Simon - you literally define the word Metathesiophobia.
Early adopters.

Following the success of Audi's Quattro a hell of a lot of other makers came out with 4x4 Saloons in the years after. How long did that vision of the future last?

Where are you getting this st about ICE cars being banned from City Centres?

LPG - Our Camper has an underslung LPG tank, never struggle to find the stuff. If you do, you can always check any number of LPG finder web sites that cover the UK.
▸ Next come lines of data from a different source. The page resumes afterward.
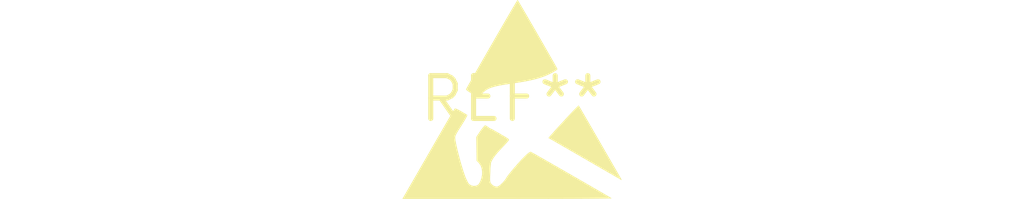
<source format=kicad_pcb>
(kicad_pcb (version 20240108) (generator pcbnew)

  (general
    (thickness 1.6)
  )

  (paper "A4")
  (layers
    (0 "F.Cu" signal)
    (31 "B.Cu" signal)
    (32 "B.Adhes" user "B.Adhesive")
    (33 "F.Adhes" user "F.Adhesive")
    (34 "B.Paste" user)
    (35 "F.Paste" user)
    (36 "B.SilkS" user "B.Silkscreen")
    (37 "F.SilkS" user "F.Silkscreen")
    (38 "B.Mask" user)
    (39 "F.Mask" user)
    (40 "Dwgs.User" user "User.Drawings")
    (41 "Cmts.User" user "User.Comments")
    (42 "Eco1.User" user "User.Eco1")
    (43 "Eco2.User" user "User.Eco2")
    (44 "Edge.Cuts" user)
    (45 "Margin" user)
    (46 "B.CrtYd" user "B.Courtyard")
    (47 "F.CrtYd" user "F.Courtyard")
    (48 "B.Fab" user)
    (49 "F.Fab" user)
    (50 "User.1" user)
    (51 "User.2" user)
    (52 "User.3" user)
    (53 "User.4" user)
    (54 "User.5" user)
    (55 "User.6" user)
    (56 "User.7" user)
    (57 "User.8" user)
    (58 "User.9" user)
  )

  (setup
    (pad_to_mask_clearance 0)
    (pcbplotparams
      (layerselection 0x00010fc_ffffffff)
      (plot_on_all_layers_selection 0x0000000_00000000)
      (disableapertmacros false)
      (usegerberextensions false)
      (usegerberattributes false)
      (usegerberadvancedattributes false)
      (creategerberjobfile false)
      (dashed_line_dash_ratio 12.000000)
      (dashed_line_gap_ratio 3.000000)
      (svgprecision 4)
      (plotframeref false)
      (viasonmask false)
      (mode 1)
      (useauxorigin false)
      (hpglpennumber 1)
      (hpglpenspeed 20)
      (hpglpendiameter 15.000000)
      (dxfpolygonmode false)
      (dxfimperialunits false)
      (dxfusepcbnewfont false)
      (psnegative false)
      (psa4output false)
      (plotreference false)
      (plotvalue false)
      (plotinvisibletext false)
      (sketchpadsonfab false)
      (subtractmaskfromsilk false)
      (outputformat 1)
      (mirror false)
      (drillshape 1)
      (scaleselection 1)
      (outputdirectory "")
    )
  )

  (net 0 "")

  (footprint "ESD-Logo_6.6x6mm_SilkScreen" (layer "F.Cu") (at 0 0))

)

</source>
Threads like this prove what a bunch of knobs the EV guys are here.

bodhi

10,589 posts

230 months

Tuesday 25th September 2018
quotequote all
PixelpeepS3 said:
bodhi said:
PixelpeepS3 said:
SimonYorkshire said:
The early adopters really are daft. My mate's dad was an early video recorder adopter - Betamax.
The earlier adopters were far dafter!

Can you imagine sinking all your money into a a business converting cars to run on LPG and then hearing they're going to ban all ICE cars from city centres and then stop making them all together in 30 years ?

LOL.

Simon - you literally define the word Metathesiophobia.
Taking delight in the collapse of someone's business just because he insulted your milk float is pretty low to be fair.
Hows the 'remaining objective' classes working out for you? smile

I didn't take delight JUST because he insulted my cheap as chips to run milk float, i take delight because Simon seems to take delight in recycling just about every urban myth going in order to bad mouth an emerging technology.
I am perfectly objective, I think both LPG and EV's are a waste of time smile But as someone with many years of experience in arguing on the internet, I can tell you that when you start taking delight in someone's personal misfortune, you have far from won the argument.

Just saying.

However for me to refer to your EV as a milk float was inaccurate. Mostly as our milkman has switched to a Transit as the Electric Float didn't have the range to do his whole round. So maybe golf buggy is closer (although they struggle to get the whole way round as well).